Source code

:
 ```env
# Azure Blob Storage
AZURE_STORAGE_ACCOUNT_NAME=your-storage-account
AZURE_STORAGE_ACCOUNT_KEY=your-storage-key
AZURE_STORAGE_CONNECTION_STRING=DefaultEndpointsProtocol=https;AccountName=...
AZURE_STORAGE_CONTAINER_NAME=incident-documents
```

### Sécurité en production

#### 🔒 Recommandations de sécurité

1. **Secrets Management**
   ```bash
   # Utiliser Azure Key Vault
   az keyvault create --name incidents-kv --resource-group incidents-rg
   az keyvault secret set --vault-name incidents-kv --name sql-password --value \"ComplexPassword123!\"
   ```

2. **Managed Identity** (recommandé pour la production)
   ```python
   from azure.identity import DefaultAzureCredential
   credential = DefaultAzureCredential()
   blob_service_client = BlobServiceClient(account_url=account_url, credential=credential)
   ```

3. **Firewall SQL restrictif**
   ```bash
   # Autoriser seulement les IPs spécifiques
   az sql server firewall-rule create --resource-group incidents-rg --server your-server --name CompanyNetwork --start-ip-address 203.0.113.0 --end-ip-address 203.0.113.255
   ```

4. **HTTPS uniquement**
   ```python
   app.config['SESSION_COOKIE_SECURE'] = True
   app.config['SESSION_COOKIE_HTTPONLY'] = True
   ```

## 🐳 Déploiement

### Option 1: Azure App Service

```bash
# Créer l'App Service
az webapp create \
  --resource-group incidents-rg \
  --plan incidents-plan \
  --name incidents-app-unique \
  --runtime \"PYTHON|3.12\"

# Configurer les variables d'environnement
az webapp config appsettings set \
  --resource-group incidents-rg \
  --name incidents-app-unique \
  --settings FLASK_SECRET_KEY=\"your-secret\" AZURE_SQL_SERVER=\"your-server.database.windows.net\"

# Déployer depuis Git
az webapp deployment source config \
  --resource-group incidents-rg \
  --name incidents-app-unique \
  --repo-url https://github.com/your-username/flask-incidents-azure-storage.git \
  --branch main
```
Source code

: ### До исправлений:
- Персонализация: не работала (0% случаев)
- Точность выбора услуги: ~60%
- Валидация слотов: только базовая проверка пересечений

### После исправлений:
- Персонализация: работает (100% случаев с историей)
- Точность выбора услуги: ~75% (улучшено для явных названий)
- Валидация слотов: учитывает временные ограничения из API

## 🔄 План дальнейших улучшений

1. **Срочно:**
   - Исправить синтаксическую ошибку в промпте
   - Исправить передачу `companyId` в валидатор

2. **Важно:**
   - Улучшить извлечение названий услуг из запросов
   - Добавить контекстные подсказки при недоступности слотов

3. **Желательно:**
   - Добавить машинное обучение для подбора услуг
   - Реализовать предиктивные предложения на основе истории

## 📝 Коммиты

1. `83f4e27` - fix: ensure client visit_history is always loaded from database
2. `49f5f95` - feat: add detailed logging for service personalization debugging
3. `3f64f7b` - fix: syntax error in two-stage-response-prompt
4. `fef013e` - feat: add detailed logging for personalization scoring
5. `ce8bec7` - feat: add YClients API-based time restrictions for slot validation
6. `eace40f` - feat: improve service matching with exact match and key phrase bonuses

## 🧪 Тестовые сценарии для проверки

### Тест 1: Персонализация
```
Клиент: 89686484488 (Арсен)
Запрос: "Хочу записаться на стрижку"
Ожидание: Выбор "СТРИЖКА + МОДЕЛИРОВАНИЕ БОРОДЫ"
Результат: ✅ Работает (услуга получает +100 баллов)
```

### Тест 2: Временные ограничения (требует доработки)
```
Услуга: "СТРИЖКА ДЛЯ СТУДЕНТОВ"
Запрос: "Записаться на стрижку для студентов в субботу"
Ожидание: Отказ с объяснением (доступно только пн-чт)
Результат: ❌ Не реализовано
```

- - -

**TO DO**
Everything in the listing above should be duplicated exactly.

**YOUR SOLUTION**
Source code

:
 ```env
# Azure Blob Storage
AZURE_STORAGE_ACCOUNT_NAME=your-storage-account
AZURE_STORAGE_ACCOUNT_KEY=your-storage-key
AZURE_STORAGE_CONNECTION_STRING=DefaultEndpointsProtocol=https;AccountName=...
AZURE_STORAGE_CONTAINER_NAME=incident-documents
```

### Sécurité en production

#### 🔒 Recommandations de sécurité

1. **Secrets Management**
   ```bash
   # Utiliser Azure Key Vault
   az keyvault create --name incidents-kv --resource-group incidents-rg
   az keyvault secret set --vault-name incidents-kv --name sql-password --value \"ComplexPassword123!\"
   ```

2. **Managed Identity** (recommandé pour la production)
   ```python
   from azure.identity import DefaultAzureCredential
   credential = DefaultAzureCredential()
   blob_service_client = BlobServiceClient(account_url=account_url, credential=credential)
   ```

3. **Firewall SQL restrictif**
   ```bash
   # Autoriser seulement les IPs spécifiques
   az sql server firewall-rule create --resource-group incidents-rg --server your-server --name CompanyNetwork --start-ip-address 203.0.113.0 --end-ip-address 203.0.113.255
   ```

4. **HTTPS uniquement**
   ```python
   app.config['SESSION_COOKIE_SECURE'] = True
   app.config['SESSION_COOKIE_HTTPONLY'] = True
   ```

## 🐳 Déploiement

### Option 1: Azure App Service

```bash
# Créer l'App Service
az webapp create \
  --resource-group incidents-rg \
  --plan incidents-plan \
  --name incidents-app-unique \
  --runtime \"PYTHON|3.12\"

# Configurer les variables d'environnement
az webapp config appsettings set \
  --resource-group incidents-rg \
  --name incidents-app-unique \
  --settings FLASK_SECRET_KEY=\"your-secret\" AZURE_SQL_SERVER=\"your-server.database.windows.net\"

# Déployer depuis Git
az webapp deployment source config \
  --resource-group incidents-rg \
  --name incidents-app-unique \
  --repo-url https://github.com/your-username/flask-incidents-azure-storage.git \
  --branch main
```
Source code

: ### До исправлений:
- Персонализация: не работала (0% случаев)
- Точность выбора услуги: ~60%
- Валидация слотов: только базовая проверка пересечений

### После исправлений:
- Персонализация: работает (100% случаев с историей)
- Точность выбора услуги: ~75% (улучшено для явных названий)
- Валидация слотов: учитывает временные ограничения из API

## 🔄 План дальнейших улучшений

1. **Срочно:**
   - Исправить синтаксическую ошибку в промпте
   - Исправить передачу `companyId` в валидатор

2. **Важно:**
   - Улучшить извлечение названий услуг из запросов
   - Добавить контекстные подсказки при недоступности слотов

3. **Желательно:**
   - Добавить машинное обучение для подбора услуг
   - Реализовать предиктивные предложения на основе истории

## 📝 Коммиты

1. `83f4e27` - fix: ensure client visit_history is always loaded from database
2. `49f5f95` - feat: add detailed logging for service personalization debugging
3. `3f64f7b` - fix: syntax error in two-stage-response-prompt
4. `fef013e` - feat: add detailed logging for personalization scoring
5. `ce8bec7` - feat: add YClients API-based time restrictions for slot validation
6. `eace40f` - feat: improve service matching with exact match and key phrase bonuses

## 🧪 Тестовые сценарии для проверки

### Тест 1: Персонализация
```
Клиент: 89686484488 (Арсен)
Запрос: "Хочу записаться на стрижку"
Ожидание: Выбор "СТРИЖКА + МОДЕЛИРОВАНИЕ БОРОДЫ"
Результат: ✅ Работает (услуга получает +100 баллов)
```

### Тест 2: Временные ограничения (требует доработки)
```
Услуга: "СТРИЖКА ДЛЯ СТУДЕНТОВ"
Запрос: "Записаться на стрижку для студентов в субботу"
Ожидание: Отказ с объяснением (доступно только пн-чт)
Результат: ❌ Не реализовано
```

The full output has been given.